O ministro de Minas e Energia, Alexandre Silveira, declarou que a Enel São Paulo perdeu as condições operacionais e de imagem para continuar operando a distribuição de energia na capital.
A pressão sobre a Enel São Paulo atingiu um novo patamar de gravidade nesta semana. Em entrevista à CNN Money, o ministro de Minas e Energia, Alexandre Silveira, afirmou que a distribuidora não possui mais condições de manter a prestação do serviço público na maior metrópole da América Latina. Segundo o governo, a avaliação se baseia na incapacidade recorrente da empresa em responder adequadamente aos eventos climáticos extremos.
Embora o ministro enfatize que o governo federal busca manter a neutralidade política, tratando o caso sob uma perspectiva estritamente técnica, a sinalização de um possível rompimento é clara. O futuro da concessão, que atende cerca de 8 milhões de consumidores, agora depende dos trâmites conduzidos pela Aneel (Agência Nacional de Energia Elétrica), o órgão regulador responsável por analisar o processo de caducidade.

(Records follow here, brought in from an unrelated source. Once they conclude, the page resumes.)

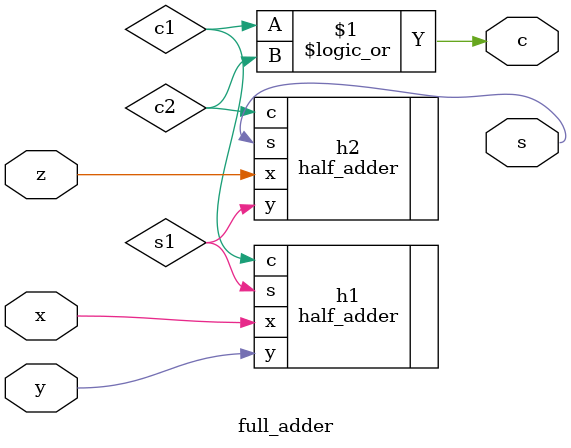
<source format=v>
module full_adder(
    input x, 
    input y, 
    input z, 
    output wire s, 
    output wire c
);

// Internal signals for half adder outputs
wire s1;
wire c1;
wire c2;

// Instantiate the first half-adder
half_adder h1(
    .x(x), 
    .y(y), 
    .s(s1), 
    .c(c1)
);

// Instantiate the second half-adder
half_adder h2(
    .x(z), 
    .y(s1), 
    .s(s), 
    .c(c2)
);

// Compute the final carry-out
assign c = c1 || c2;

endmodule
/*
module testbench;
reg x,y,z;
integer i,j,k;
wire s,c;
full_adder a_instance(.x(x), .y(y),.z(z),.s(s), .c(c));
initial begin
$monitor("x: %b y:%b z:%b sum:%b carry:%b", x, y,z,s,c);
x=0; y=0; z=0; #1;
for(i=0; i<2; i=i+1) begin
    for(j=0; j<2; j=j+1) begin
        for(k=0; k<2; k=k+1) begin
            
                x=i; y=j; z=k; 
                #1;

            end
        end
    end
end
endmodule
*/
</source>
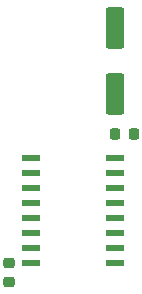
<source format=gbr>
%TF.GenerationSoftware,KiCad,Pcbnew,8.0.3*%
%TF.CreationDate,2025-07-14T16:29:20+02:00*%
%TF.ProjectId,ScxhrittmotorBoard,53637868-7269-4747-946d-6f746f72426f,rev?*%
%TF.SameCoordinates,Original*%
%TF.FileFunction,Paste,Top*%
%TF.FilePolarity,Positive*%
%FSLAX46Y46*%
G04 Gerber Fmt 4.6, Leading zero omitted, Abs format (unit mm)*
G04 Created by KiCad (PCBNEW 8.0.3) date 2025-07-14 16:29:20*
%MOMM*%
%LPD*%
G01*
G04 APERTURE LIST*
G04 Aperture macros list*
%AMRoundRect*
0 Rectangle with rounded corners*
0 $1 Rounding radius*
0 $2 $3 $4 $5 $6 $7 $8 $9 X,Y pos of 4 corners*
0 Add a 4 corners polygon primitive as box body*
4,1,4,$2,$3,$4,$5,$6,$7,$8,$9,$2,$3,0*
0 Add four circle primitives for the rounded corners*
1,1,$1+$1,$2,$3*
1,1,$1+$1,$4,$5*
1,1,$1+$1,$6,$7*
1,1,$1+$1,$8,$9*
0 Add four rect primitives between the rounded corners*
20,1,$1+$1,$2,$3,$4,$5,0*
20,1,$1+$1,$4,$5,$6,$7,0*
20,1,$1+$1,$6,$7,$8,$9,0*
20,1,$1+$1,$8,$9,$2,$3,0*%
G04 Aperture macros list end*
%ADD10R,1.500000X0.600000*%
%ADD11RoundRect,0.225000X-0.225000X-0.250000X0.225000X-0.250000X0.225000X0.250000X-0.225000X0.250000X0*%
%ADD12RoundRect,0.225000X-0.250000X0.225000X-0.250000X-0.225000X0.250000X-0.225000X0.250000X0.225000X0*%
%ADD13RoundRect,0.250000X0.550000X-1.500000X0.550000X1.500000X-0.550000X1.500000X-0.550000X-1.500000X0*%
G04 APERTURE END LIST*
D10*
%TO.C,U1*%
X121732200Y-92192000D03*
X121732200Y-93462000D03*
X121732200Y-94732000D03*
X121732200Y-96002000D03*
X121732200Y-97272000D03*
X121732200Y-98542000D03*
X121732200Y-99812000D03*
X121732200Y-101082000D03*
X128832200Y-101082000D03*
X128832200Y-99812000D03*
X128832200Y-98542000D03*
X128832200Y-97272000D03*
X128832200Y-96002000D03*
X128832200Y-94732000D03*
X128832200Y-93462000D03*
X128832200Y-92192000D03*
%TD*%
D11*
%TO.C,C1*%
X128856600Y-90109200D03*
X130406600Y-90109200D03*
%TD*%
D12*
%TO.C,C2*%
X119862600Y-101104400D03*
X119862600Y-102654400D03*
%TD*%
D13*
%TO.C,C3*%
X128812800Y-86737000D03*
X128812800Y-81137000D03*
%TD*%
M02*

</source>
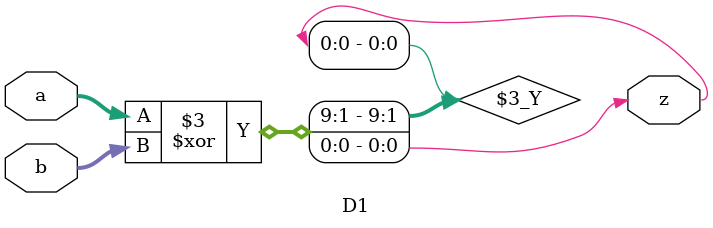
<source format=v>
module D1(z, a, b); 
	input [10:1] a, b; output z;
	assign z = a ^ b; 
endmodule 

module top;

reg [10:1] X, a;
reg o;
wire out;

D1 asdf (out, X, a);

initial
begin
	
end

initial
	$monitor($time, " X = %b; out = %b", X, out);

endmodule
</source>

Caminhos para a mudança de controle
Para Silveira, o esgotamento do modelo atual da Enel não exige necessariamente o processo extremo de caducidade, existindo alternativas para viabilizar uma transferência de controle. A ideia é que a transição ocorra de forma a garantir a entrada de um operador com maior expertise e saúde financeira.
“Existem outros mecanismos para que a Enel reconheça que perdeu as condições de prestar serviço de distribuição no estado de São Paulo, na capital de São Paulo e nas cidades da região metropolitana e a gente faça outra transferência de controle”, afirmou o ministro.
Novos padrões de exigência
A estratégia do Ministério de Minas e Energia (MME) para o futuro do setor em São Paulo envolve a implementação de contratos mais rígidos. Qualquer novo operador que assuma a rede deverá atender a 17 itens de modernização, incluindo metas mais rigorosas para os indicadores de continuidade DEC e FEC.
Além disso, o governo federal defende a “primarização” da mão de obra. O objetivo é que as distribuidoras tenham quadros próprios de eletricistas treinados, abandonando a dependência excessiva de terceirizados, medida vista como essencial para melhorar a qualidade técnica do serviço em situações de crise climática.
O papel da Aneel no futuro da concessão
Atualmente, o processo na Aneel está em fase de alegações finais, sob relatoria da diretora Agnes Costa. Apesar das tentativas da Enel de contestar o processo de caducidade — incluindo pedidos de nova perícia técnica —, a Superintendência de Fiscalização Técnica (SFT) da agência manteve o entendimento de que, apesar de algumas melhorias pontuais, a empresa ainda falha em cumprir requisitos básicos, ficando abaixo do patamar de eficiência de outras concessionárias que atuam no mesmo estado, como a CPFL.
Com o encerramento da instrução processual se aproximando, o cenário aponta para uma decisão definitiva que deve impactar drasticamente o setor elétrico nacional. O MME reforça que, independentemente do desfecho técnico, o governo agirá para assegurar que a população paulista tenha um serviço de energia resiliente e eficiente, cumprindo o seu papel de supervisor das agências reguladoras.